### What you need to do
Update each of the records by changing every "Q0" to "faceQuery", and keep every other part of the lines the same.

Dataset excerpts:
** BEGIN **

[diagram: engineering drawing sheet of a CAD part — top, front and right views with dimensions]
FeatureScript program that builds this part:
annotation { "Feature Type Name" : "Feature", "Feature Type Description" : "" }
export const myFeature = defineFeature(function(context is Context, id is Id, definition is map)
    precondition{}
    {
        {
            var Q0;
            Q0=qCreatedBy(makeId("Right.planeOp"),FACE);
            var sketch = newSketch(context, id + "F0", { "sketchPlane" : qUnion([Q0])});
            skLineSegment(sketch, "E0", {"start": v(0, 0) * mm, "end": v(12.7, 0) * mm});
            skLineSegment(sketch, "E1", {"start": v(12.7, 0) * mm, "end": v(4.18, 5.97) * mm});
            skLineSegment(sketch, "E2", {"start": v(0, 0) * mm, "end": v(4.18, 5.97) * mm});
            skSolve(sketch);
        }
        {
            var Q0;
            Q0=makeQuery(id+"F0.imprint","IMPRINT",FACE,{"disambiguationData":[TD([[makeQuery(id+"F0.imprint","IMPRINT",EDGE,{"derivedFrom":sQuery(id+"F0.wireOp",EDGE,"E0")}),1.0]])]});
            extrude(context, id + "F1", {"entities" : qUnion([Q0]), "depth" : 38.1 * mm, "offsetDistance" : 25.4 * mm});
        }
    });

** END **

### Exercise solution
[diagram: engineering drawing sheet of a CAD part — top, front and right views with dimensions]
FeatureScript program that builds this part:
annotation { "Feature Type Name" : "Feature", "Feature Type Description" : "" }
export const myFeature = defineFeature(function(context is Context, id is Id, definition is map)
    precondition{}
    {
        {
            var faceQuery;
            faceQuery=qCreatedBy(makeId("Right.planeOp"),FACE);
            var sketch = newSketch(context, id + "F0", { "sketchPlane" : qUnion([faceQuery])});
            skLineSegment(sketch, "E0", {"start": v(0, 0) * mm, "end": v(12.7, 0) * mm});
            skLineSegment(sketch, "E1", {"start": v(12.7, 0) * mm, "end": v(4.18, 5.97) * mm});
            skLineSegment(sketch, "E2", {"start": v(0, 0) * mm, "end": v(4.18, 5.97) * mm});
            skSolve(sketch);
        }
        {
            var faceQuery;
            faceQuery=makeQuery(id+"F0.imprint","IMPRINT",FACE,{"disambiguationData":[TD([[makeQuery(id+"F0.imprint","IMPRINT",EDGE,{"derivedFrom":sQuery(id+"F0.wireOp",EDGE,"E0")}),1.0]])]});
            extrude(context, id + "F1", {"entities" : qUnion([faceQuery]), "depth" : 38.1 * mm, "offsetDistance" : 25.4 * mm});
        }
    });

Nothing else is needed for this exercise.